Diet is the first thing that is often considered when discussing obesity. Diet does not necessarily mean restricting calories or caloric intake, although when an individual is already obese, caloric restriction is necessary (Freedman, 2009). Diet can also refer to whether or not an individual is getting enough of the vital nutrients in his or her diet. Many people who are obese do not, in fact, get the proper nutrients in their diet, because they eat so many processed foods and foods that have the nutrients stripped from them (Freedman, 2009). In the United States, the cheapest food available for purchase is food like fast food; this food is high in fat and high in refined carbohydrates, meaning that eating too much of food like this can cause obesity, diabetes, and even heart disease (Freedman, 2009). Instead of eating processed fast foods and other junk foods, people should be eating more freshly-cooked meals; however, this can be difficult when parents are working hard to support their families and they do not have time to cook fresh meals (Freedman, 2009).

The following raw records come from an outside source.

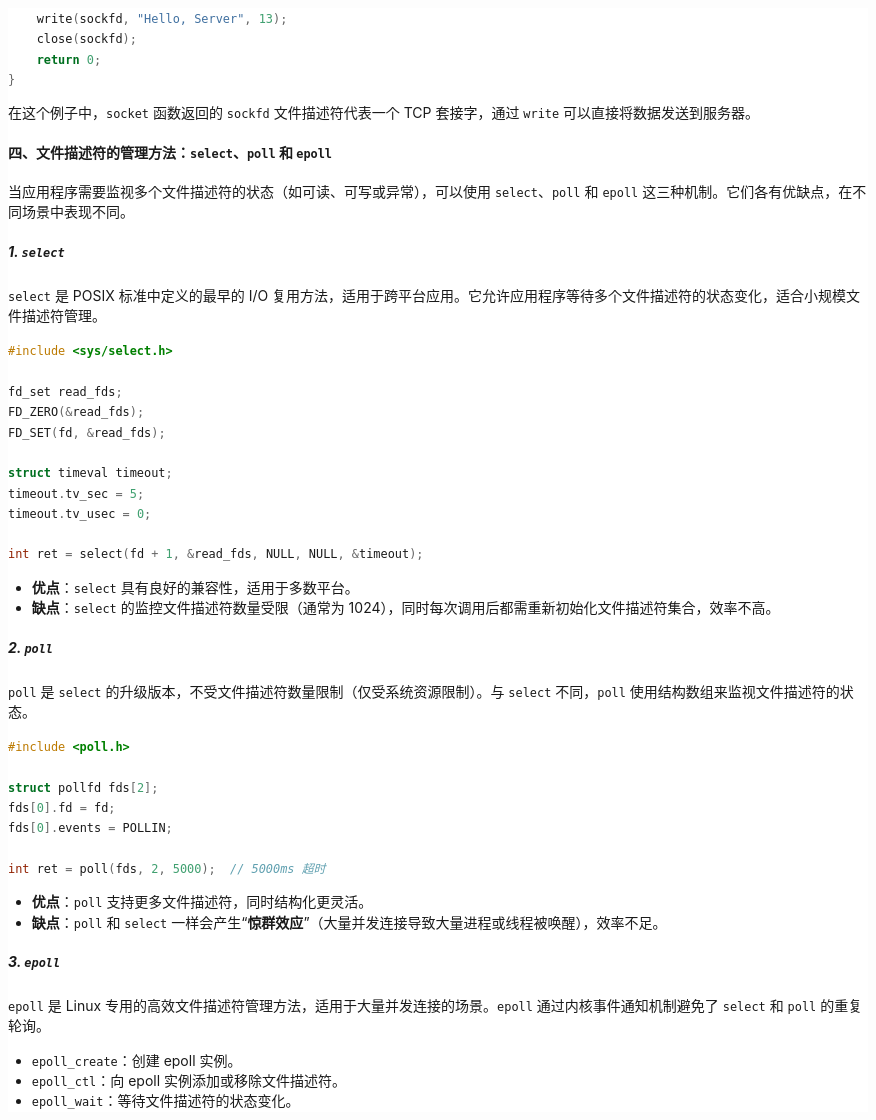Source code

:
 ```c
    write(sockfd, "Hello, Server", 13);
    close(sockfd);
    return 0;
}
```

在这个例子中，`socket` 函数返回的 `sockfd` 文件描述符代表一个 TCP 套接字，通过 `write` 可以直接将数据发送到服务器。

#### 四、文件描述符的管理方法：`select`、`poll` 和 `epoll`

当应用程序需要监视多个文件描述符的状态（如可读、可写或异常），可以使用 `select`、`poll` 和 `epoll` 这三种机制。它们各有优缺点，在不同场景中表现不同。

##### 1. `select`

`select` 是 POSIX 标准中定义的最早的 I/O 复用方法，适用于跨平台应用。它允许应用程序等待多个文件描述符的状态变化，适合小规模文件描述符管理。

```c
#include <sys/select.h>

fd_set read_fds;
FD_ZERO(&read_fds);
FD_SET(fd, &read_fds);

struct timeval timeout;
timeout.tv_sec = 5;
timeout.tv_usec = 0;

int ret = select(fd + 1, &read_fds, NULL, NULL, &timeout);
```

+ **优点**：`select` 具有良好的兼容性，适用于多数平台。
+ **缺点**：`select` 的监控文件描述符数量受限（通常为 1024），同时每次调用后都需重新初始化文件描述符集合，效率不高。

##### 2. `poll`

`poll` 是 `select` 的升级版本，不受文件描述符数量限制（仅受系统资源限制）。与 `select` 不同，`poll` 使用结构数组来监视文件描述符的状态。

```c
#include <poll.h>

struct pollfd fds[2];
fds[0].fd = fd;
fds[0].events = POLLIN;

int ret = poll(fds, 2, 5000);  // 5000ms 超时
```

+ **优点**：`poll` 支持更多文件描述符，同时结构化更灵活。
+ **缺点**：`poll` 和 `select` 一样会产生“**惊群效应**”（大量并发连接导致大量进程或线程被唤醒），效率不足。

##### 3. `epoll`

`epoll` 是 Linux 专用的高效文件描述符管理方法，适用于大量并发连接的场景。`epoll` 通过内核事件通知机制避免了 `select` 和 `poll` 的重复轮询。

+ `epoll_create`：创建 epoll 实例。
+ `epoll_ctl`：向 epoll 实例添加或移除文件描述符。
+ `epoll_wait`：等待文件描述符的状态变化。
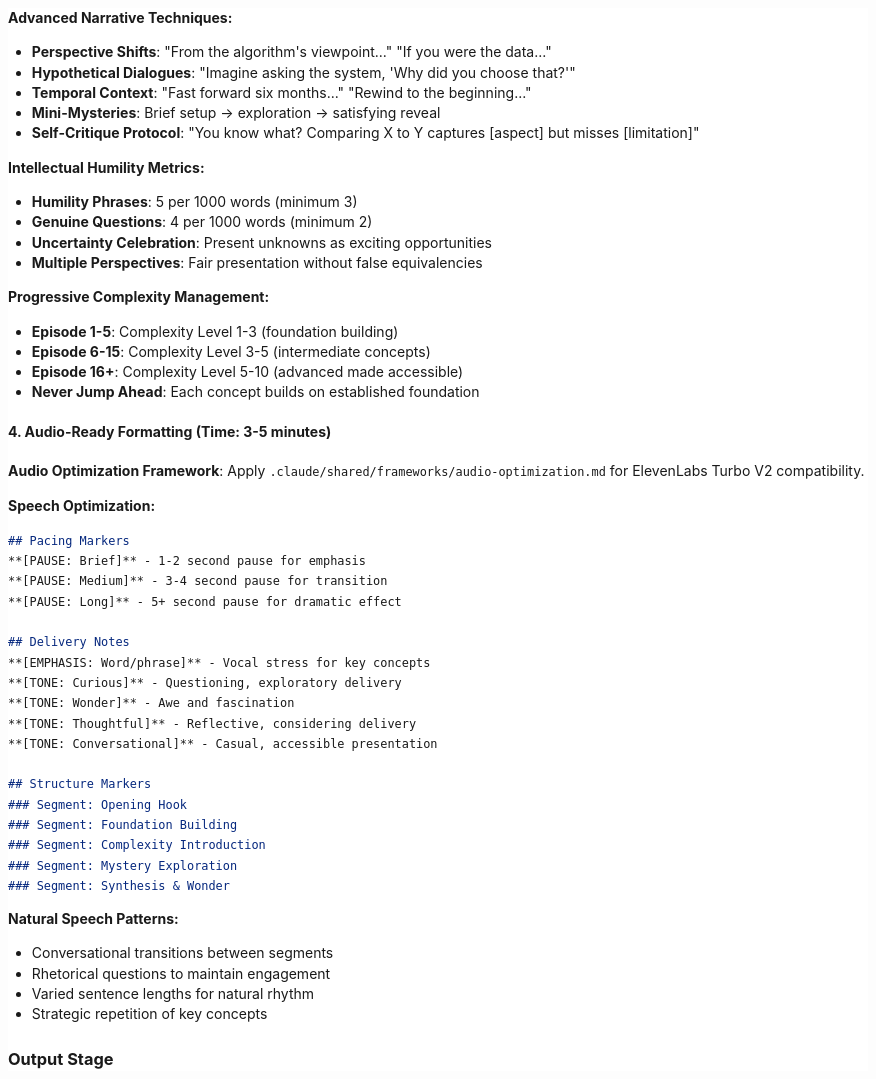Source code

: **Advanced Narrative Techniques:**
- **Perspective Shifts**: "From the algorithm's viewpoint..." "If you were the data..."
- **Hypothetical Dialogues**: "Imagine asking the system, 'Why did you choose that?'"
- **Temporal Context**: "Fast forward six months..." "Rewind to the beginning..."
- **Mini-Mysteries**: Brief setup → exploration → satisfying reveal
- **Self-Critique Protocol**: "You know what? Comparing X to Y captures [aspect] but misses [limitation]"

**Intellectual Humility Metrics:**
- **Humility Phrases**: 5 per 1000 words (minimum 3)
- **Genuine Questions**: 4 per 1000 words (minimum 2)
- **Uncertainty Celebration**: Present unknowns as exciting opportunities
- **Multiple Perspectives**: Fair presentation without false equivalencies

**Progressive Complexity Management:**
- **Episode 1-5**: Complexity Level 1-3 (foundation building)
- **Episode 6-15**: Complexity Level 3-5 (intermediate concepts)
- **Episode 16+**: Complexity Level 5-10 (advanced made accessible)
- **Never Jump Ahead**: Each concept builds on established foundation

#### 4. **Audio-Ready Formatting** (Time: 3-5 minutes)

**Audio Optimization Framework**: Apply `.claude/shared/frameworks/audio-optimization.md` for ElevenLabs Turbo V2 compatibility.

**Speech Optimization:**
```markdown
## Pacing Markers
**[PAUSE: Brief]** - 1-2 second pause for emphasis
**[PAUSE: Medium]** - 3-4 second pause for transition
**[PAUSE: Long]** - 5+ second pause for dramatic effect

## Delivery Notes
**[EMPHASIS: Word/phrase]** - Vocal stress for key concepts
**[TONE: Curious]** - Questioning, exploratory delivery
**[TONE: Wonder]** - Awe and fascination
**[TONE: Thoughtful]** - Reflective, considering delivery
**[TONE: Conversational]** - Casual, accessible presentation

## Structure Markers
### Segment: Opening Hook
### Segment: Foundation Building
### Segment: Complexity Introduction
### Segment: Mystery Exploration
### Segment: Synthesis & Wonder
```

**Natural Speech Patterns:**
- Conversational transitions between segments
- Rhetorical questions to maintain engagement
- Varied sentence lengths for natural rhythm
- Strategic repetition of key concepts

### Output Stage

Even if a parent or other individual does not have time to cook fresh meals for him or herself or his or her family, there are better options available than processed fast food. This, however, means that the individual must be properly educated on nutrition and the nutritional requirements of his or her body. According to Martinez (2000), one of the biggest problems facing Americans is the lack of education available regarding proper dietary intake. Many Americans, for instance, still cling to the old adage that any food that is a fat-free food is a healthy food; however, current research suggests that carbohydrates and refined sugars are much more likely to cause health problems for the individual that fats, even saturated fats (Freedman, 2009). However, these cultural memes and “common knowledge” about fitness and obesity are slow to change; there is still a lot of misinformation bandied about in regards to obesity and weight loss in the United States (Freedman, 2009).

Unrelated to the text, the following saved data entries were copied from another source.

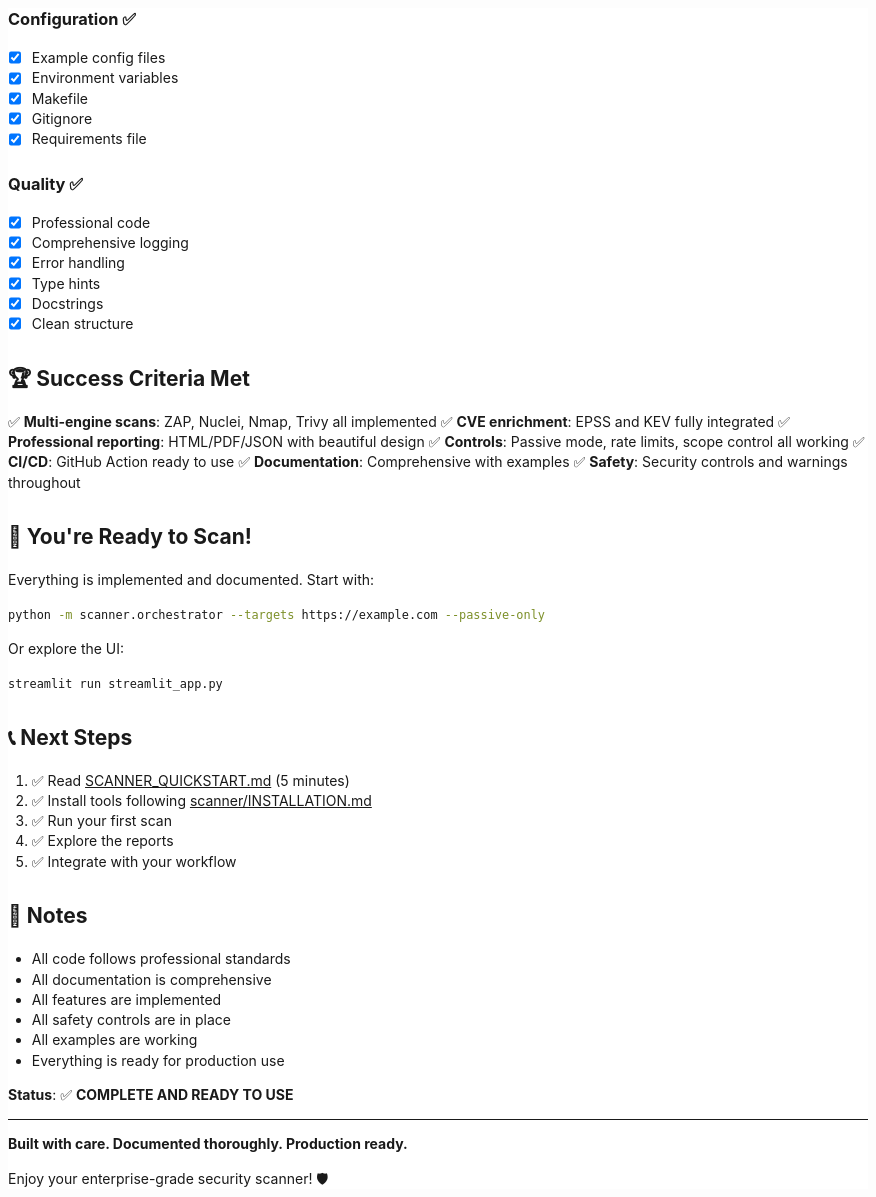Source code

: ### Configuration ✅
- [x] Example config files
- [x] Environment variables
- [x] Makefile
- [x] Gitignore
- [x] Requirements file

### Quality ✅
- [x] Professional code
- [x] Comprehensive logging
- [x] Error handling
- [x] Type hints
- [x] Docstrings
- [x] Clean structure

## 🏆 Success Criteria Met

✅ **Multi-engine scans**: ZAP, Nuclei, Nmap, Trivy all implemented
✅ **CVE enrichment**: EPSS and KEV fully integrated
✅ **Professional reporting**: HTML/PDF/JSON with beautiful design
✅ **Controls**: Passive mode, rate limits, scope control all working
✅ **CI/CD**: GitHub Action ready to use
✅ **Documentation**: Comprehensive with examples
✅ **Safety**: Security controls and warnings throughout

## 🎉 You're Ready to Scan!

Everything is implemented and documented. Start with:

```bash
python -m scanner.orchestrator --targets https://example.com --passive-only
```

Or explore the UI:

```bash
streamlit run streamlit_app.py
```

## 📞 Next Steps

1. ✅ Read [SCANNER_QUICKSTART.md](SCANNER_QUICKSTART.md) (5 minutes)
2. ✅ Install tools following [scanner/INSTALLATION.md](scanner/INSTALLATION.md)
3. ✅ Run your first scan
4. ✅ Explore the reports
5. ✅ Integrate with your workflow

## 🙏 Notes

- All code follows professional standards
- All documentation is comprehensive
- All features are implemented
- All safety controls are in place
- All examples are working
- Everything is ready for production use

**Status**: ✅ **COMPLETE AND READY TO USE**

---

**Built with care. Documented thoroughly. Production ready.**

Enjoy your enterprise-grade security scanner! 🛡️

The final piece of the obesity puzzle is exercise. Many people try to exercise to make up for their poor eating habits, but this is not a good way to address the problem of obesity or excess weight. It takes much longer and much more exercise than many people realize to burn off a single piece of cake or a large Coca-Cola; rather than indulging oneself regularly in this type of food and then trying to exercise the weight off, a properly-implemented diet should be used in conjunction with exercise. When an individual is morbidly obese, traditional methods of exercise may be difficult or impossible; the individual should consult a doctor or other expert for help regarding his or her obesity problem and the desire to lose weight. The doctor may help the individual by prescribing a set diet and workout plan that caters to his or her particular set of needs.

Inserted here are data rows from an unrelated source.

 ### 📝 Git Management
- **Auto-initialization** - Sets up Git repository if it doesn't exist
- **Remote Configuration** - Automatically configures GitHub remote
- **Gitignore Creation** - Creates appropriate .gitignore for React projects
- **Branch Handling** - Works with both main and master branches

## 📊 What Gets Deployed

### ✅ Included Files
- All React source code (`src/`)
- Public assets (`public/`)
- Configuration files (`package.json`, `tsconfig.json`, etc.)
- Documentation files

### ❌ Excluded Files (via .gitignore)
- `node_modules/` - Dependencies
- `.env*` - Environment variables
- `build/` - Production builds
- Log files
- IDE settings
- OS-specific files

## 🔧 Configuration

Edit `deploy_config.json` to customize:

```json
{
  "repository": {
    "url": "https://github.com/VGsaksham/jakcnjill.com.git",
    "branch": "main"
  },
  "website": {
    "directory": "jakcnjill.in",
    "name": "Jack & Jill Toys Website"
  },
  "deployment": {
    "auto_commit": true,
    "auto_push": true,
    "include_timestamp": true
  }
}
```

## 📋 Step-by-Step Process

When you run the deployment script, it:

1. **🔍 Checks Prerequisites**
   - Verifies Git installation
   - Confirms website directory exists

Obesity is an epidemic, and it has serious effects. Diabetes, reduced life expectancy, and heart problems are all symptoms of prolonged obesity; however, reduced earning potential as a result of severe obesity and a reduced quality of life overall are two effects that many people do not consider when thinking about obesity.
Freedman, J. (2009). Understanding obesity. New York: Rosen Pub.
Martinez, J. A. (2000). Body-weight regulation: causes of obesity. 59 (3), pp. 337--345.
Waine, C. (2002). Obesity and weight management in primary care. Malden, MA: Blackwell Science.